There are pros and cons to this deal, like all deals

Pros

  • IT’S NOT ON TURNER ANYMORE!!!!!!!!!!
  • We now have a fourth network in America (after ESPN, NBC, and Fox) that cares about soccer in the US, which can’t be bad
  • CBS has the ability to broadcast more games by adding a second channel, giving viewers better access

Cons

  • The network has no experience broadcasting soccer in the modern game. This means they will have to hire a whole slew of personnel, broadcasters, hosts, etc. This cannot be overstated. American sports networks have tried and failed in the past to have their typical broadcast teams call soccer, leaving bad impressions on everyone. If CBS wants to please the dedicated core following who will watch this, they must take these measures.
  • Outside of main broadcasting, CBS’s core product is online. Their sports news show, CBS Sports HQ is broadcast live, online, 24/7 for free. It has not been well received by audiences, as have most of their studio shows. So if you thought Bleacher Report’s studio show was tough to stomach, we may not get a big improvement (but lets hope we do).
  • If you thought ESPN+ was bad, CBS All Access is $9.99/month.

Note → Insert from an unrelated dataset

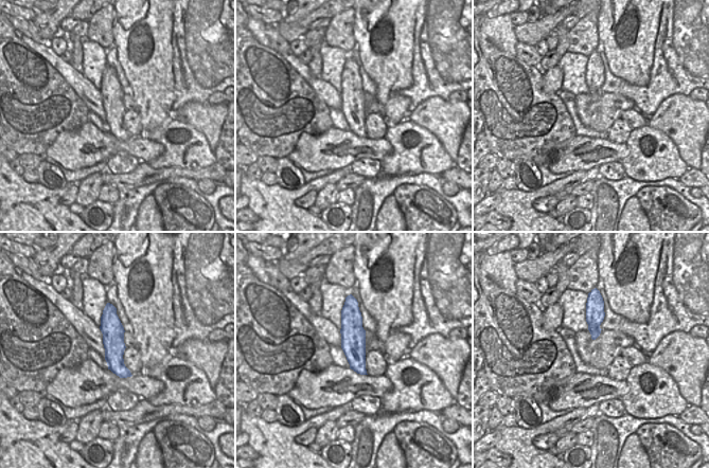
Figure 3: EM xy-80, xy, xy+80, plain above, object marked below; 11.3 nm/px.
{"width_nm": 280, "act": "detach", "pic": 2, "on": [73, 73], "part_leaving": {"pic": 2, "px": [[103, 108], [37, 28]]}, "found": "a second cell is stuck on"}

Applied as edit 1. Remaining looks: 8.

Overall, this just seems like an odd fit to me. For an analogy, CBS calling the Champions League is like BeIN Sport calling Big 10 Football. It jars with the network’s image, and they may be out of their element.

But, unlike Turner, they have time on their side. CBS now has a little over a year and a half to get themselves organized and prepared to call the biggest competition in club soccer. Let’s hope they take the appropriate measures and get this right.